RELATED: Watch: Fired Florissant officer seen in new video hitting man with unmarked SUV

"The victim’s attorneys have been apprised of the status of this investigation and they knew exactly what direction we were going in," he said. "It was pretty entertaining to read their comments in the news media about it. 

"I've never had an attorney for a victim interfere so much in my case, and potentially jeopardizing their client's rights in this case. We are just as concerned about a fair trial as he is, and the fact that we have two videos out there potentially jeopardizes right to a fair trial. It's very disappointing and not something we expected."

Wooten said he spoke to his client after the charges were announced Wednesday.

"He is satisfied that no other kid has to experience what he had to experience almost two weeks ago," Wooten said.

The armed criminal action charge carries with it a mandatory minimum prison sentence of at least three years.

Two other officers were riding in Smith’s SUV on the night in question — one of whom is the son of Tim Swope, St. Louis County Prosecutor Wesley Bell’s spokesman. Bell recused himself from the case and asked Lohmar to serve as the special prosecutor to avoid any conflict of interest.
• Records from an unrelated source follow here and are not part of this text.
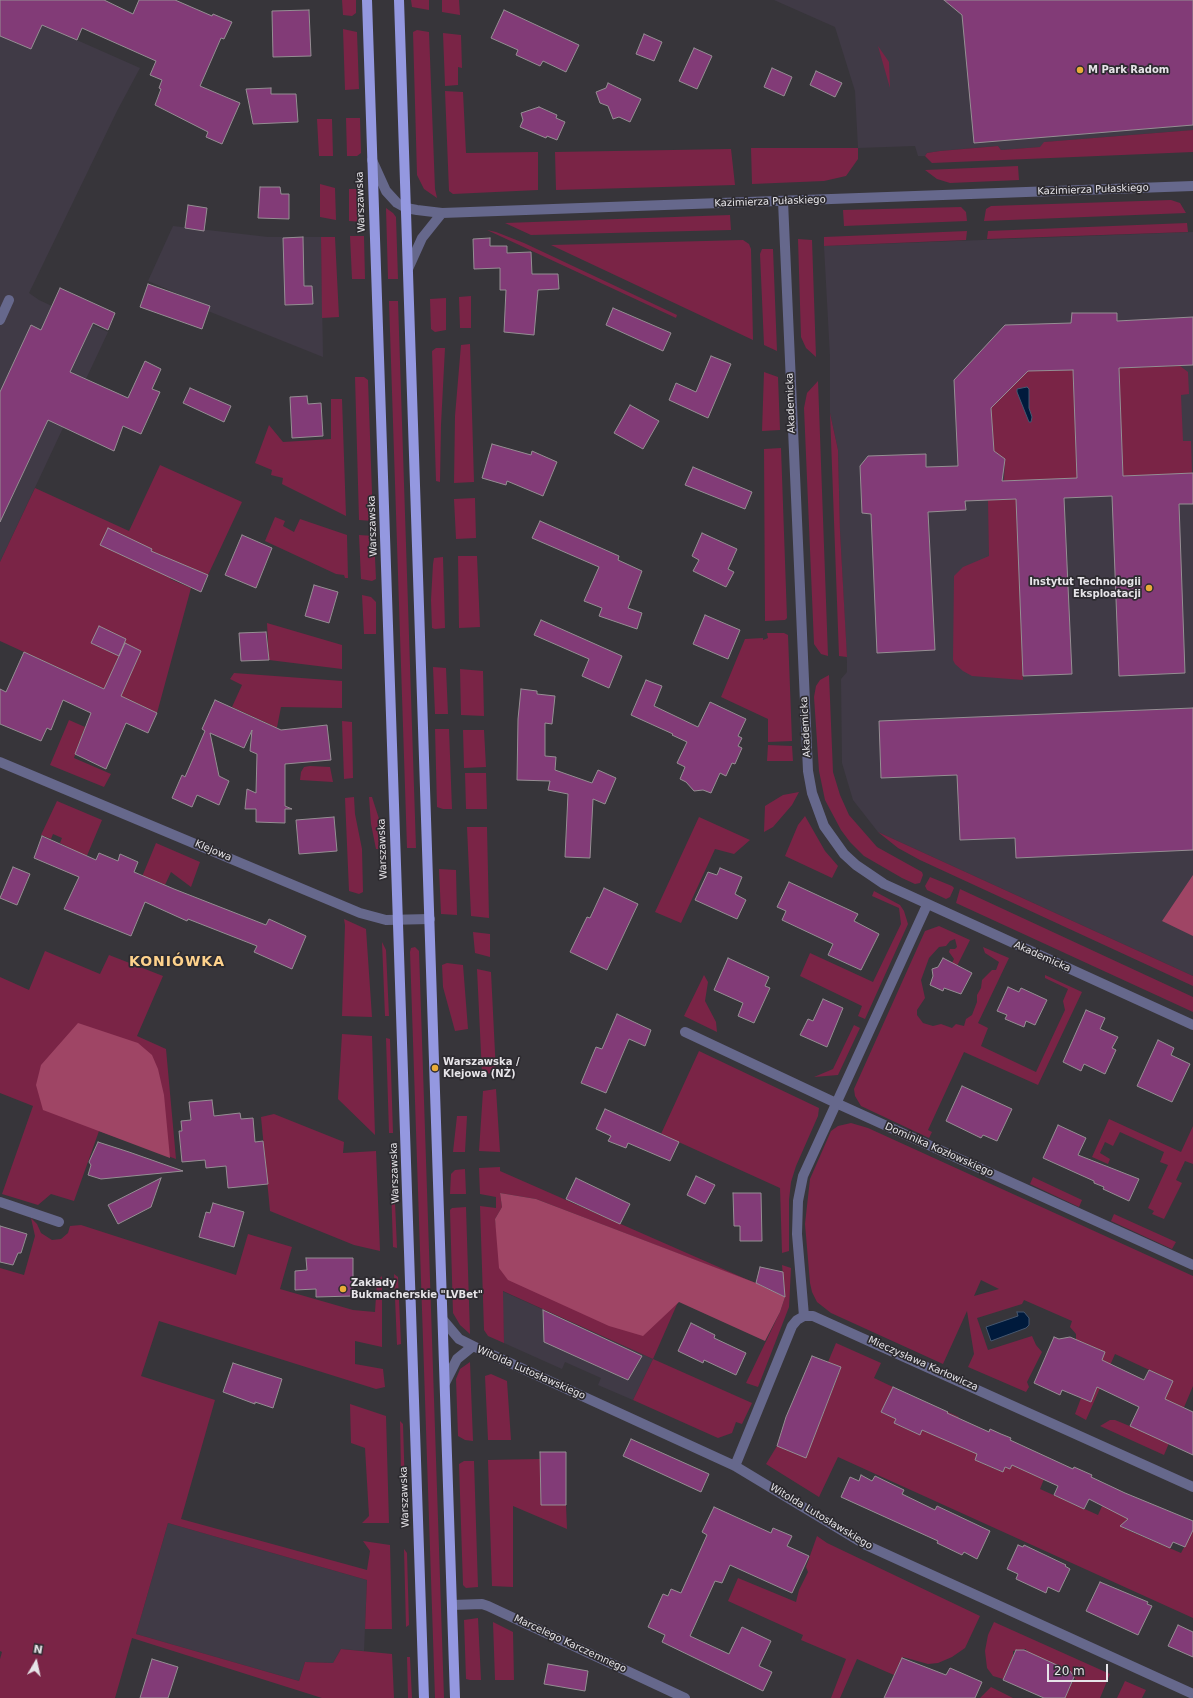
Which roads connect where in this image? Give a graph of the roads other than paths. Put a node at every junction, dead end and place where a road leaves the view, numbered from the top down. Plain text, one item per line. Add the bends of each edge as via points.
1 (367, 0) edge
2 (399, 0) edge
3 (372, 160) junction
4 (1193, 186) edge
5 (783, 201) junction
6 (406, 208) junction
7 (442, 213) junction
8 (408, 269) junction
9 (9, 300) dead end
10 (0, 320) edge
11 (0, 762) edge
12 (927, 904) junction
13 (430, 919) junction
14 (397, 920) junction
15 (1193, 1025) edge
16 (685, 1032) dead end
17 (836, 1103) junction
18 (0, 1202) edge
19 (59, 1222) dead end
20 (1193, 1265) edge
21 (804, 1316) junction
22 (443, 1320) junction
23 (473, 1346) junction
24 (445, 1383) junction
25 (735, 1466) junction
26 (1193, 1487) edge
27 (452, 1605) junction
28 (1193, 1694) edge
29 (424, 1698) edge
30 (455, 1698) edge
31 (685, 1698) edge

1 - 3 main road, Warszawska
2 - 6 main road
3 - 6 street via 386,191 397,203
3 - 14 main road, Warszawska
4 - 5 street, Kazimierza Pułaskiego
5 - 7 street, Kazimierza Pułaskiego
5 - 12 street, Akademicka via 802,666 808,771 812,793 824,826 852,861 884,884
6 - 7 street, Kazimierza Pułaskiego
6 - 8 main road
7 - 8 street via 422,238
8 - 13 main road
9 - 10 street
11 - 14 street, Klejowa via 360,913 386,920
12 - 15 street, Akademicka
12 - 17 street
13 - 14 street, Klejowa
13 - 22 main road
14 - 29 main road, Warszawska
16 - 17 street, Dominika Kozłowskiego
17 - 20 street, Dominika Kozłowskiego
17 - 21 street via 803,1176 798,1201 797,1234
18 - 19 street
21 - 25 street via 792,1326
21 - 26 street, Mieczysława Karłowicza via 821,1318
22 - 23 street, Witolda Lutosławskiego via 459,1339
22 - 24 main road
23 - 24 street, Witolda Lutosławskiego via 457,1359
23 - 25 street, Witolda Lutosławskiego
24 - 27 main road
25 - 28 street, Witolda Lutosławskiego via 866,1545
27 - 30 main road
27 - 31 street, Marcelego Karczemnego via 488,1606

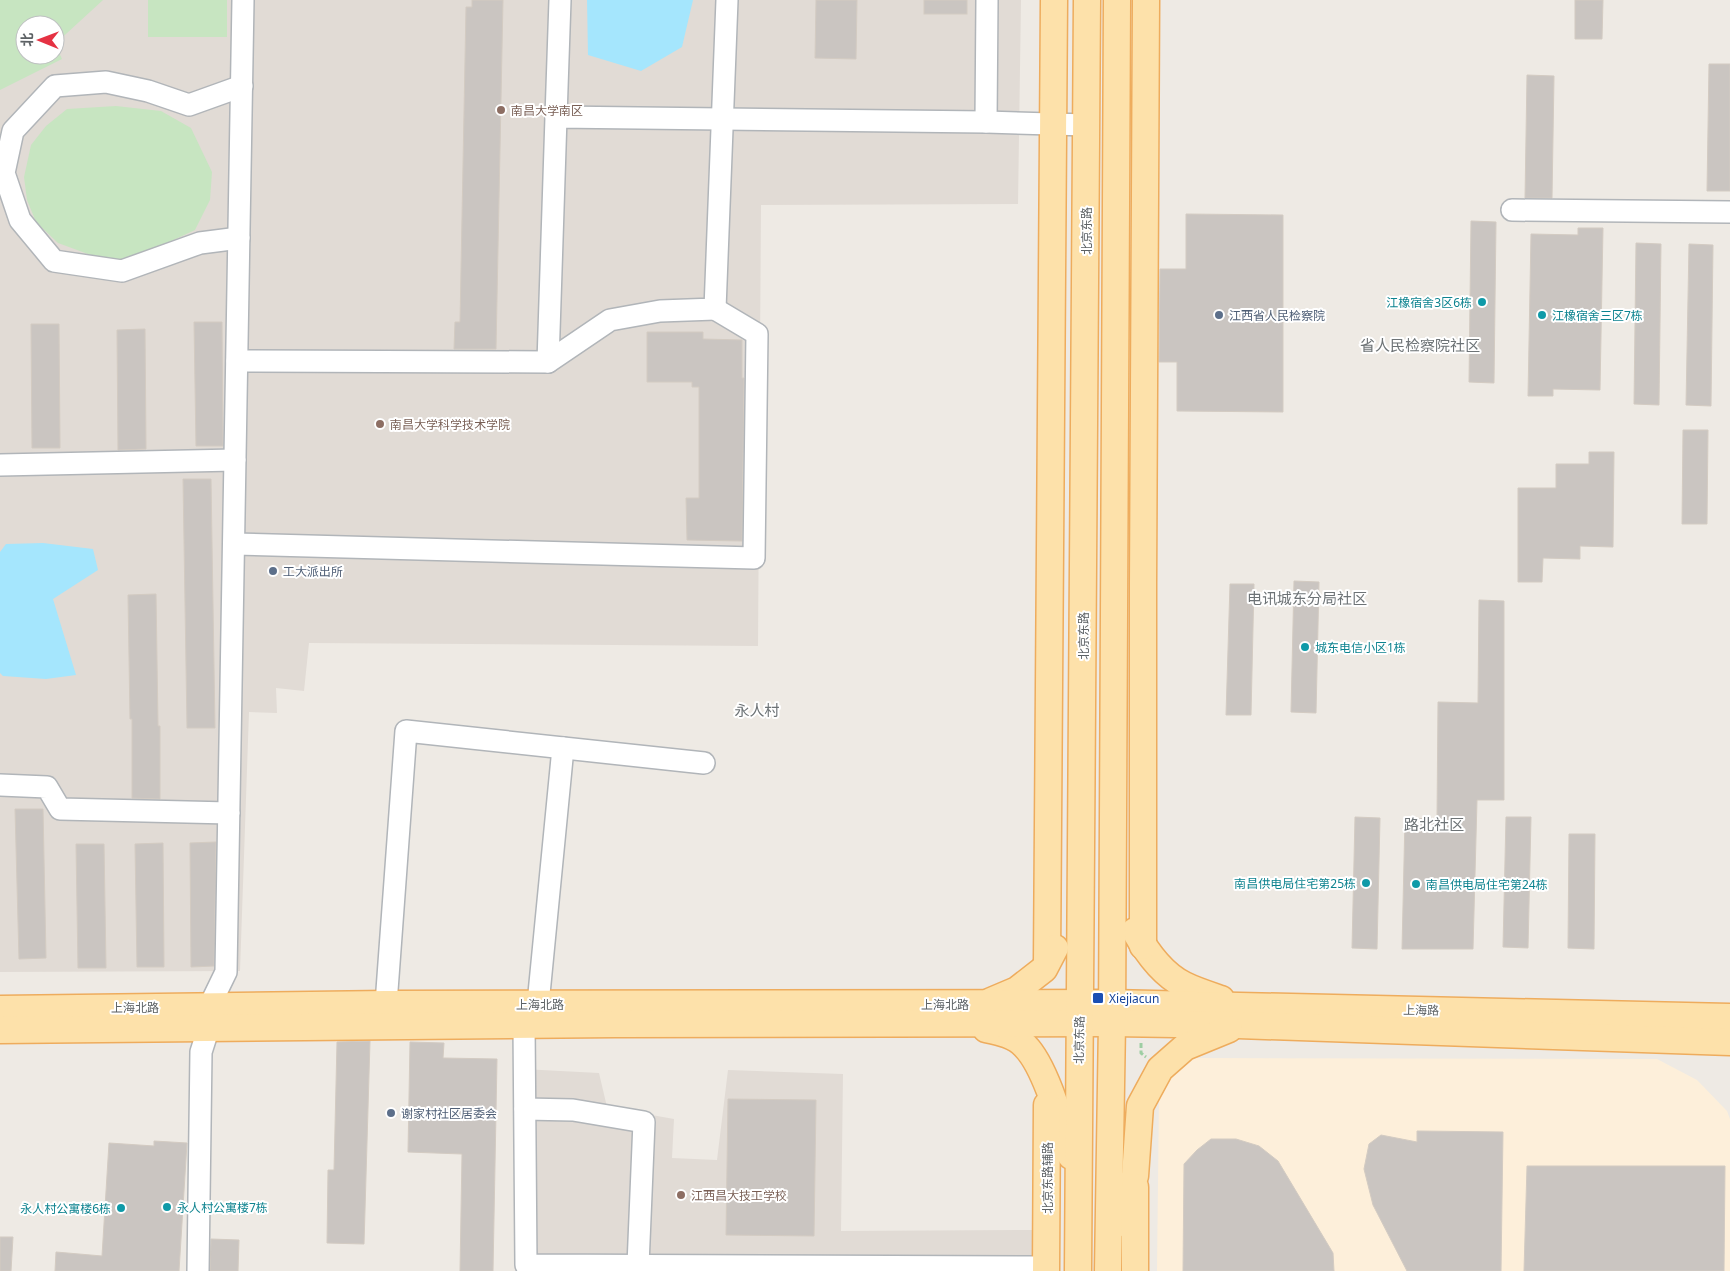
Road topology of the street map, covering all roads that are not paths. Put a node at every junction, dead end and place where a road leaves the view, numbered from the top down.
1 (243, 0) edge
2 (560, 0) edge
3 (727, 0) edge
4 (987, 0) edge
5 (1054, 0) edge
6 (1087, 0) edge
7 (1117, 0) edge
8 (1146, 0) edge
9 (242, 86) junction
10 (556, 117) junction
11 (723, 119) junction
12 (986, 122) junction
13 (1053, 124) junction
14 (1087, 125) junction
15 (1512, 210) dead end
16 (1730, 212) edge
17 (239, 238) junction
18 (715, 309) junction
19 (237, 361) junction
20 (548, 362) junction
21 (235, 460) junction
22 (0, 465) edge
23 (234, 544) junction
24 (563, 748) junction
25 (704, 763) dead end
26 (0, 785) edge
27 (229, 813) junction
28 (1112, 864) junction
29 (1082, 880) junction
30 (1143, 946) junction
31 (1047, 962) junction
32 (386, 1004) junction
33 (986, 1004) junction
34 (0, 1008) edge
35 (1080, 1013) junction
36 (1111, 1013) junction
37 (531, 1014) junction
38 (1238, 1015) junction
39 (209, 1017) junction
40 (1730, 1017) edge
41 (964, 1024) junction
42 (0, 1030) edge
43 (1730, 1042) edge
44 (1047, 1084) junction
45 (525, 1109) junction
46 (1135, 1176) junction
47 (1078, 1181) junction
48 (1108, 1238) junction
49 (638, 1265) junction
50 (1046, 1269) edge
51 (198, 1271) edge
52 (1078, 1271) edge
53 (1108, 1271) edge
54 (1135, 1271) edge

1 - 9 lane
2 - 10 lane
3 - 11 lane
4 - 12 lane
5 - 13 main road
6 - 14 main road, 北京东路
7 - 28 main road
8 - 30 main road
9 - 17 lane
9 - 17 lane
10 - 11 lane
10 - 20 lane
11 - 12 lane
11 - 18 lane
12 - 13 lane
13 - 14 lane
13 - 31 main road
14 - 29 main road, 北京东路
15 - 16 lane
17 - 19 lane
18 - 20 lane
18 - 23 lane
19 - 20 lane
19 - 21 lane
21 - 22 lane
21 - 23 lane
23 - 27 lane
24 - 25 lane
24 - 32 lane
24 - 37 lane
26 - 27 lane
27 - 39 lane
28 - 30 main road
28 - 36 main road
29 - 31 main road
29 - 35 main road, 北京东路
30 - 38 main road
31 - 33 main road
32 - 37 main road, 上海北路
32 - 39 main road, 上海北路
33 - 35 main road, 上海北路
33 - 37 main road, 上海北路
34 - 39 main road, 上海北路
35 - 36 main road, 上海路
35 - 41 main road, 上海北路
35 - 47 main road, 北京东路
36 - 38 main road, 上海路
36 - 48 main road
37 - 39 main road, 上海北路
37 - 41 main road, 上海北路
37 - 45 lane
38 - 40 main road, 上海路
38 - 43 main road, 上海路
38 - 46 main road
39 - 42 main road, 上海北路
39 - 51 lane
41 - 44 main road
44 - 47 main road
44 - 50 main road, 北京东路辅路
45 - 49 lane
45 - 49 lane
46 - 48 main road
46 - 54 main road
47 - 52 main road, 北京东路
48 - 53 main road
49 - 50 lane

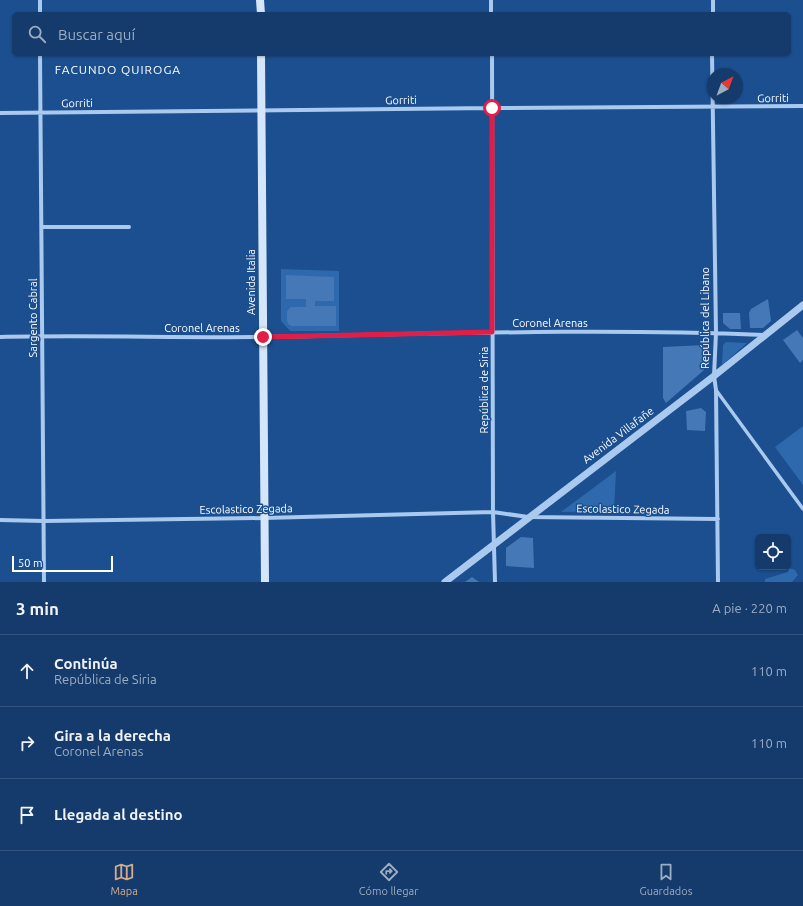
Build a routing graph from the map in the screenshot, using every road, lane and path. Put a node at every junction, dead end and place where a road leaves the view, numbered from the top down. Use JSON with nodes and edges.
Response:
{"nodes":[{"id":1,"x":40,"y":0,"type":"edge"},
{"id":2,"x":43,"y":0,"type":"edge"},
{"id":3,"x":260,"y":0,"type":"edge"},
{"id":4,"x":491,"y":0,"type":"edge"},
{"id":5,"x":713,"y":0,"type":"edge"},
{"id":6,"x":40,"y":12,"type":"edge"},
{"id":7,"x":260,"y":12,"type":"edge"},
{"id":8,"x":492,"y":12,"type":"edge"},
{"id":9,"x":713,"y":12,"type":"edge"},
{"id":10,"x":40,"y":56,"type":"edge"},
{"id":11,"x":261,"y":56,"type":"edge"},
{"id":12,"x":492,"y":56,"type":"edge"},
{"id":13,"x":712,"y":56,"type":"edge"},
{"id":14,"x":803,"y":106,"type":"edge"},
{"id":15,"x":712,"y":107,"type":"junction"},
{"id":16,"x":492,"y":108,"type":"junction"},
{"id":17,"x":261,"y":110,"type":"junction"},
{"id":18,"x":0,"y":113,"type":"edge"},
{"id":19,"x":41,"y":113,"type":"junction"},
{"id":20,"x":42,"y":227,"type":"junction"},
{"id":21,"x":129,"y":227,"type":"dead end"},
{"id":22,"x":803,"y":305,"type":"edge"},
{"id":23,"x":492,"y":332,"type":"junction"},
{"id":24,"x":716,"y":333,"type":"junction"},
{"id":25,"x":765,"y":335,"type":"junction"},
{"id":26,"x":43,"y":336,"type":"junction"},
{"id":27,"x":0,"y":337,"type":"edge"},
{"id":28,"x":263,"y":337,"type":"junction"},
{"id":29,"x":714,"y":376,"type":"junction"},
{"id":30,"x":716,"y":390,"type":"junction"},
{"id":31,"x":803,"y":508,"type":"edge"},
{"id":32,"x":493,"y":512,"type":"junction"},
{"id":33,"x":528,"y":517,"type":"junction"},
{"id":34,"x":264,"y":518,"type":"junction"},
{"id":35,"x":718,"y":519,"type":"junction"},
{"id":36,"x":0,"y":520,"type":"edge"},
{"id":37,"x":44,"y":521,"type":"junction"},
{"id":38,"x":495,"y":543,"type":"junction"},
{"id":39,"x":44,"y":582,"type":"edge"},
{"id":40,"x":265,"y":582,"type":"edge"},
{"id":41,"x":445,"y":582,"type":"edge"},
{"id":42,"x":495,"y":582,"type":"edge"},
{"id":43,"x":718,"y":582,"type":"edge"}],
"edges":[{"from":1,"to":2,"type":"street"},
{"from":1,"to":6,"type":"street"},
{"from":3,"to":7,"type":"main road"},
{"from":4,"to":8,"type":"street"},
{"from":5,"to":9,"type":"street"},
{"from":10,"to":19,"type":"street","name":"Sargento Cabral"},
{"from":11,"to":17,"type":"main road","name":"Avenida Italia"},
{"from":12,"to":16,"type":"street","name":"República de Siria"},
{"from":13,"to":15,"type":"street","name":"República del Libano"},
{"from":14,"to":15,"type":"street","name":"Gorriti"},
{"from":15,"to":16,"type":"street","name":"Gorriti"},
{"from":15,"to":24,"type":"street","name":"República del Libano"},
{"from":16,"to":17,"type":"street","name":"Gorriti"},
{"from":16,"to":23,"type":"street","name":"República de Siria"},
{"from":17,"to":19,"type":"street","name":"Gorriti"},
{"from":17,"to":28,"type":"main road","name":"Avenida Italia"},
{"from":18,"to":19,"type":"street","name":"Gorriti"},
{"from":19,"to":20,"type":"street","name":"Sargento Cabral"},
{"from":20,"to":21,"type":"street"},
{"from":20,"to":26,"type":"street","name":"Sargento Cabral"},
{"from":22,"to":25,"type":"street","name":"Avenida Villafañe"},
{"from":23,"to":24,"type":"street","name":"Coronel Arenas"},
{"from":23,"to":28,"type":"street","name":"Coronel Arenas"},
{"from":23,"to":32,"type":"street","name":"República de Siria"},
{"from":24,"to":25,"type":"street","name":"Coronel Arenas"},
{"from":24,"to":29,"type":"street","name":"República del Libano"},
{"from":25,"to":29,"type":"street","name":"Avenida Villafañe"},
{"from":26,"to":27,"type":"street","name":"Coronel Arenas"},
{"from":26,"to":28,"type":"street","name":"Coronel Arenas"},
{"from":26,"to":37,"type":"street","name":"Sargento Cabral"},
{"from":28,"to":34,"type":"main road","name":"Avenida Italia"},
{"from":29,"to":30,"type":"street","name":"República del Libano"},
{"from":29,"to":33,"type":"street","name":"Avenida Villafañe"},
{"from":30,"to":31,"type":"street"},
{"from":30,"to":35,"type":"street","name":"República del Libano"},
{"from":32,"to":33,"type":"street","name":"Escolastico Zegada"},
{"from":32,"to":34,"type":"street","name":"Escolastico Zegada"},
{"from":32,"to":38,"type":"street","name":"República de Siria"},
{"from":33,"to":35,"type":"street","name":"Escolastico Zegada"},
{"from":33,"to":38,"type":"street","name":"Avenida Villafañe"},
{"from":34,"to":37,"type":"street","name":"Escolastico Zegada"},
{"from":34,"to":40,"type":"main road","name":"Avenida Italia"},
{"from":35,"to":43,"type":"street","name":"República del Libano"},
{"from":36,"to":37,"type":"street","name":"Escolastico Zegada"},
{"from":37,"to":39,"type":"street","name":"Sargento Cabral"},
{"from":38,"to":41,"type":"street","name":"Avenida Villafañe"},
{"from":38,"to":42,"type":"street","name":"República de Siria"}]}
The other officers have not been charged with a crime, but remain on leave as Florissant police continue an internal investigation.

Meanwhile, there has been no evidence showing that the three men inside the car that was being chased were involved in the shots fired call that Smith claims drew his attention to it in the first place. 

Police are still searching for the third man who was in the car, Lohmar said.

Editor's note: An earlier version of this story incorrectly identified the judge who set Joshua Smith's bail due to inaccurate online court records.